Dataset excerpts
= = = = =

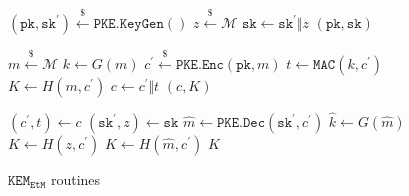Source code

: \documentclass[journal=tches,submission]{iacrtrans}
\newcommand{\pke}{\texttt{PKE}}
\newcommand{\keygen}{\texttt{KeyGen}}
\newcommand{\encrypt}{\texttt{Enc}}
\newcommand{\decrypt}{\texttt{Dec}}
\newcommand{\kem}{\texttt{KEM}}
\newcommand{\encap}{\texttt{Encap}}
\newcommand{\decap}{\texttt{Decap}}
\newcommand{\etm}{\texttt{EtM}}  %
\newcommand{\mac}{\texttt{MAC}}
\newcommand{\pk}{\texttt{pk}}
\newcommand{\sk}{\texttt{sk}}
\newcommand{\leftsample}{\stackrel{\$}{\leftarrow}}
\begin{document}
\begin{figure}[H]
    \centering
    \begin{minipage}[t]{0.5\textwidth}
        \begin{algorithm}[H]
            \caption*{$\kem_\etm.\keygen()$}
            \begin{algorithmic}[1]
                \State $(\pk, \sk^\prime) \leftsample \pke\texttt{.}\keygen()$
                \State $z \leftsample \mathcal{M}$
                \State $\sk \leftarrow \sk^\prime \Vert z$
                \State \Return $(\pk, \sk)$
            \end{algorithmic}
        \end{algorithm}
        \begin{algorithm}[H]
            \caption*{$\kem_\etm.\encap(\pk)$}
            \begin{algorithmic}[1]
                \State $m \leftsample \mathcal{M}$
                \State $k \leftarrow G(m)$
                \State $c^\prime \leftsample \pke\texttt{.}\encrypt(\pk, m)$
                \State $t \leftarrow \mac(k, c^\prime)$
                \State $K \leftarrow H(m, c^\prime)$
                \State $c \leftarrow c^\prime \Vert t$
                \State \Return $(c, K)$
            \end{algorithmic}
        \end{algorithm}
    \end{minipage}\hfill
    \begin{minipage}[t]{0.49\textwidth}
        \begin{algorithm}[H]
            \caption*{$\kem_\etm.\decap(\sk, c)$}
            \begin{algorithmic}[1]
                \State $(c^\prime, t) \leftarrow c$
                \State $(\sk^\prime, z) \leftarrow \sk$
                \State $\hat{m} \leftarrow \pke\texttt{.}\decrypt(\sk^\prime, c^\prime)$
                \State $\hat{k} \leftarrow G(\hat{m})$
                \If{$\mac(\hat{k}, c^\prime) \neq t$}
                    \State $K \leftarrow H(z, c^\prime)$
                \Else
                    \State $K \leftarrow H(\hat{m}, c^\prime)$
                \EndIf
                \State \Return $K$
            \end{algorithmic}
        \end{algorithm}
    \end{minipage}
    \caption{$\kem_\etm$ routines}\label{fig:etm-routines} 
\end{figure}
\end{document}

= = = = =

What is required ▸
Line by line, print the records above exactly, skipping each picture.

Answer to the exercise ▸
Source code

: \documentclass[journal=tches,submission]{iacrtrans}
\newcommand{\pke}{\texttt{PKE}}
\newcommand{\keygen}{\texttt{KeyGen}}
\newcommand{\encrypt}{\texttt{Enc}}
\newcommand{\decrypt}{\texttt{Dec}}
\newcommand{\kem}{\texttt{KEM}}
\newcommand{\encap}{\texttt{Encap}}
\newcommand{\decap}{\texttt{Decap}}
\newcommand{\etm}{\texttt{EtM}}  %
\newcommand{\mac}{\texttt{MAC}}
\newcommand{\pk}{\texttt{pk}}
\newcommand{\sk}{\texttt{sk}}
\newcommand{\leftsample}{\stackrel{\$}{\leftarrow}}
\begin{document}
\begin{figure}[H]
    \centering
    \begin{minipage}[t]{0.5\textwidth}
        \begin{algorithm}[H]
            \caption*{$\kem_\etm.\keygen()$}
            \begin{algorithmic}[1]
                \State $(\pk, \sk^\prime) \leftsample \pke\texttt{.}\keygen()$
                \State $z \leftsample \mathcal{M}$
                \State $\sk \leftarrow \sk^\prime \Vert z$
                \State \Return $(\pk, \sk)$
            \end{algorithmic}
        \end{algorithm}
        \begin{algorithm}[H]
            \caption*{$\kem_\etm.\encap(\pk)$}
            \begin{algorithmic}[1]
                \State $m \leftsample \mathcal{M}$
                \State $k \leftarrow G(m)$
                \State $c^\prime \leftsample \pke\texttt{.}\encrypt(\pk, m)$
                \State $t \leftarrow \mac(k, c^\prime)$
                \State $K \leftarrow H(m, c^\prime)$
                \State $c \leftarrow c^\prime \Vert t$
                \State \Return $(c, K)$
            \end{algorithmic}
        \end{algorithm}
    \end{minipage}\hfill
    \begin{minipage}[t]{0.49\textwidth}
        \begin{algorithm}[H]
            \caption*{$\kem_\etm.\decap(\sk, c)$}
            \begin{algorithmic}[1]
                \State $(c^\prime, t) \leftarrow c$
                \State $(\sk^\prime, z) \leftarrow \sk$
                \State $\hat{m} \leftarrow \pke\texttt{.}\decrypt(\sk^\prime, c^\prime)$
                \State $\hat{k} \leftarrow G(\hat{m})$
                \If{$\mac(\hat{k}, c^\prime) \neq t$}
                    \State $K \leftarrow H(z, c^\prime)$
                \Else
                    \State $K \leftarrow H(\hat{m}, c^\prime)$
                \EndIf
                \State \Return $K$
            \end{algorithmic}
        \end{algorithm}
    \end{minipage}
    \caption{$\kem_\etm$ routines}\label{fig:etm-routines} 
\end{figure}
\end{document}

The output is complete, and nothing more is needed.